The ship by this time has been brought up, with all the slack of the cable in; and the chief mate now lends his voice to add to the bustle and movement of the scene.
"'Way aloft there, men; loose topsails; let fall. There! Now, serang, heave with a will! heave with a will! Now it's free; heave away, my hearties!" and the anchor was run up to the bows with a will, and secured with tackles; when, the ship's head being now loosed from her hold of the ground, she began to pay off, with her bows dancing up and down, as if she were bidding a polite adieu to the Celestial Empire and all its belongings.
"Man the topsail halliards; up with the jib; loosen those courses; set the spanker sharp, will you? Hurrah! there she fills!" The sails bellied out and drew; and the ship bore round to her course, and began to move, at first slowly, and then more swiftly, down the river, south and west, on her way towards England--homeward-bound, as it is joyously phrased.
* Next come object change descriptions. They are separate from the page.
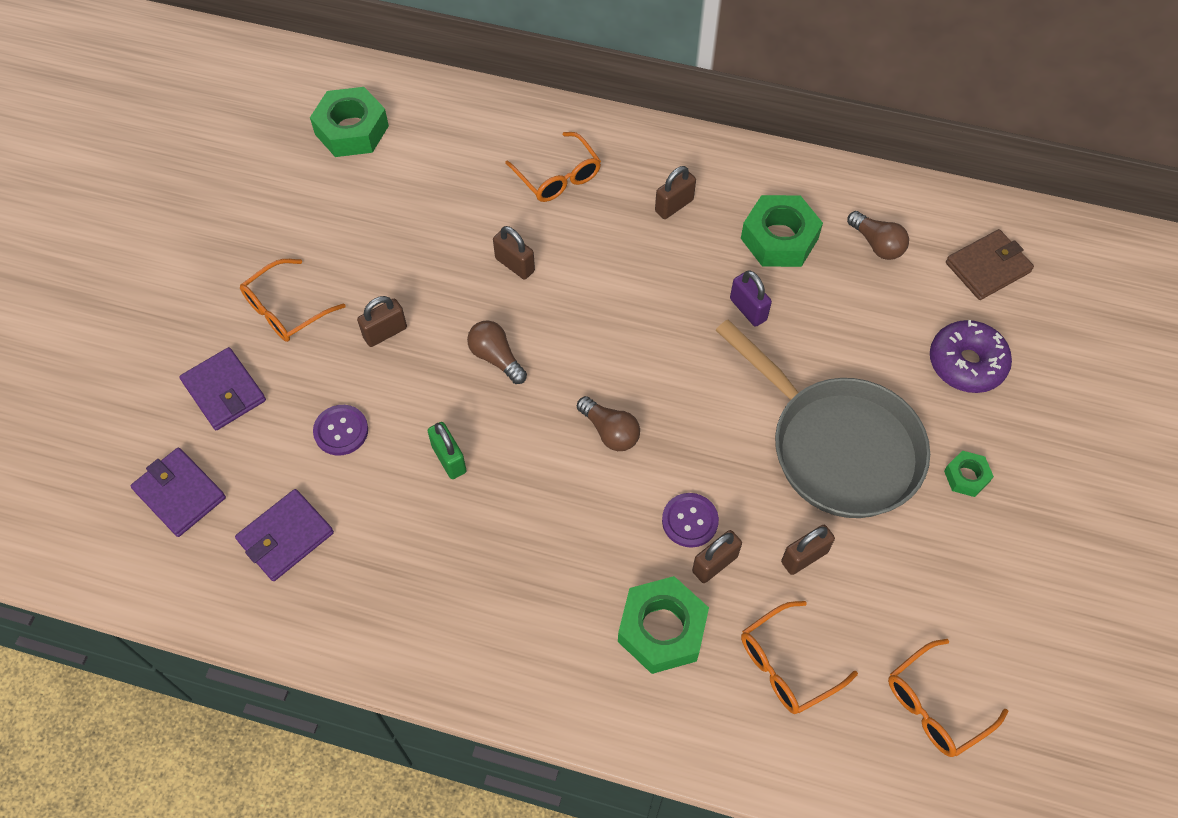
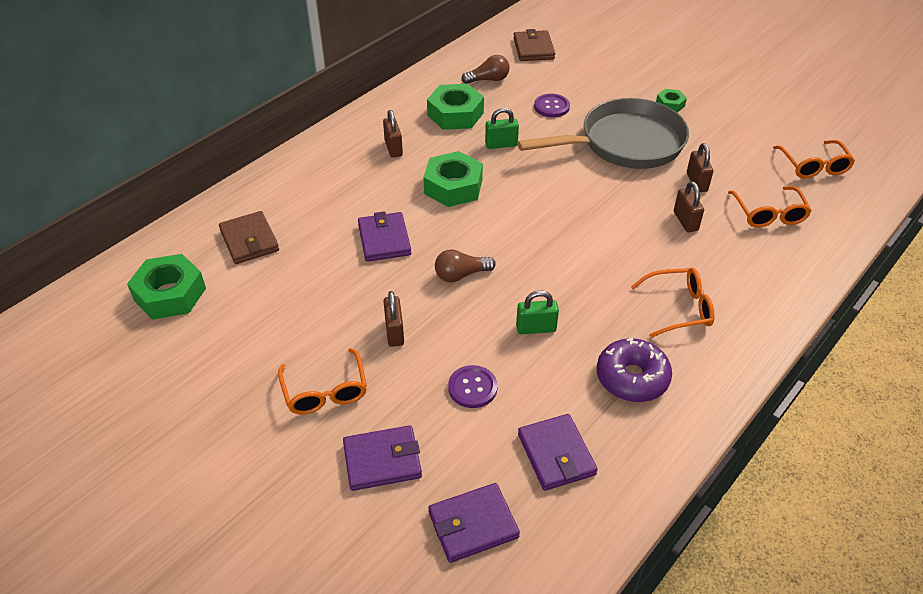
camera: 65 degrees left, 15 degrees down
brown padlock [493,226,535,279] -> purple wallet [358,211,411,262]
orange glasses [505,132,601,202] -> orange glasses moved to [631,268,715,338]
brown light bulb [577,396,640,451] -> none
green nut [618,576,709,674] -> green nut moved to [423,151,483,207]
purple button [662,493,719,548] -> purple button moved to [534,93,570,117]
purple padlock [730,270,772,327] -> green padlock [485,108,519,149]
purple donut [930,320,1012,393] -> purple donut moved to [597,338,672,402]
none -> brown wallet [219,211,279,264]

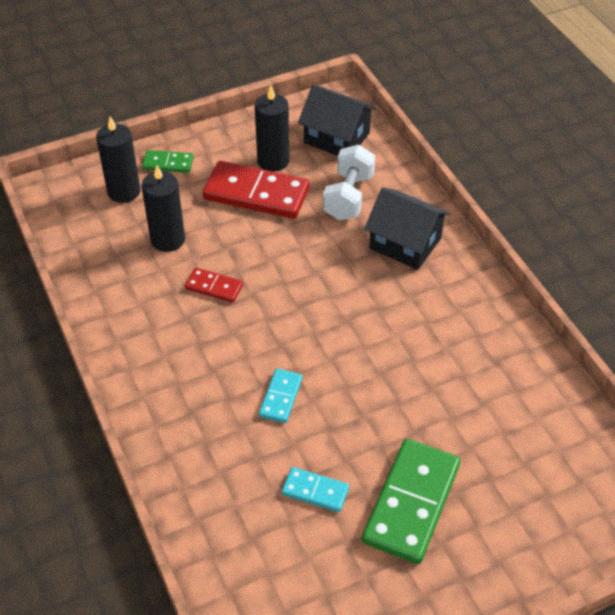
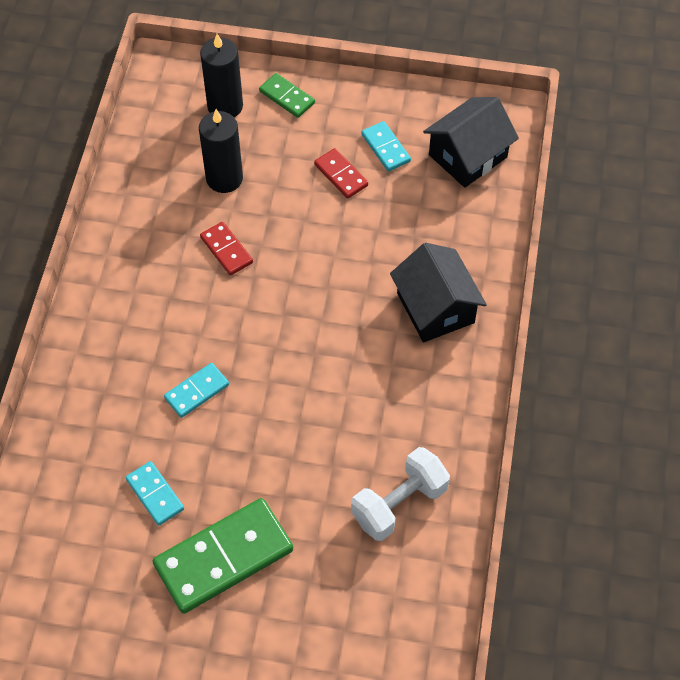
camera: 35 degrees right, 10 degrees up
red domino [203,161,310,219] -> red domino [314,148,368,199], size x0.50
black candle [255,86,289,172] -> turquoise domino [361,121,411,172]
black house [298,84,377,156] -> black house turned 75 degrees clockwise [423,97,519,188]
white dumbbell [323,145,375,221] -> white dumbbell moved to [351,447,450,541]

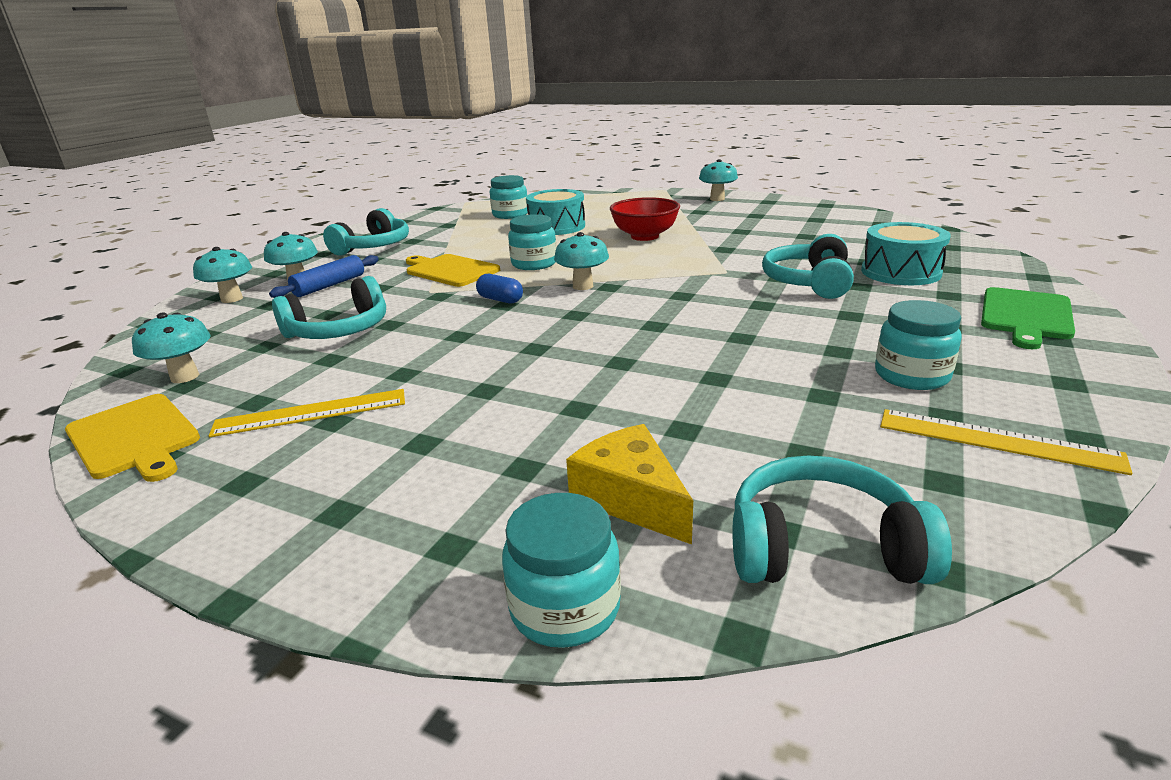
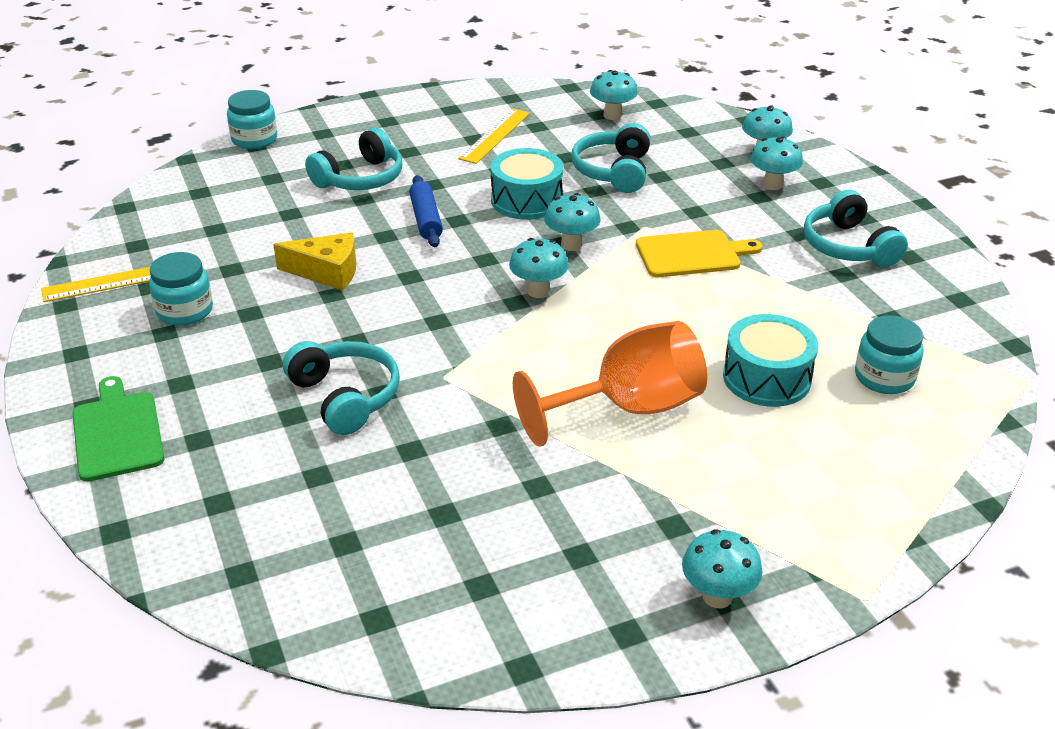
camera: 130 degrees right, 10 degrees up
yellow cutting board [65,394,200,482] -> none
blue rolling pin [269,255,379,298] -> blue rolling pin moved to [409,175,443,247]
blue capsule [476,274,523,304] -> turquoise mushroom [544,193,601,251]
turquoise jar [508,214,556,270] -> none
yellow cheese [566,424,693,545] -> yellow cheese moved to [273,232,356,290]
red bowl [610,197,680,241] -> orange goblet [513,321,707,447]
turquoise headphones [732,456,952,584] -> turquoise headphones moved to [305,128,403,190]
turquoise drum [861,222,951,285] -> turquoise drum moved to [491,148,564,220]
A regular staunch clipper is she--the good ship Hankow Lin; one of the best of the old-fashioned tea-traders that as yet spurned the modern innovation of the Suez Canal, and despised, in the majesty of their spreading canvas, the despicable agency of steam! A sound, teak-built, staunch, ship-rigged vessel of 1200 tons register, and classed A1 at Lloyd's for an indefinite number of years.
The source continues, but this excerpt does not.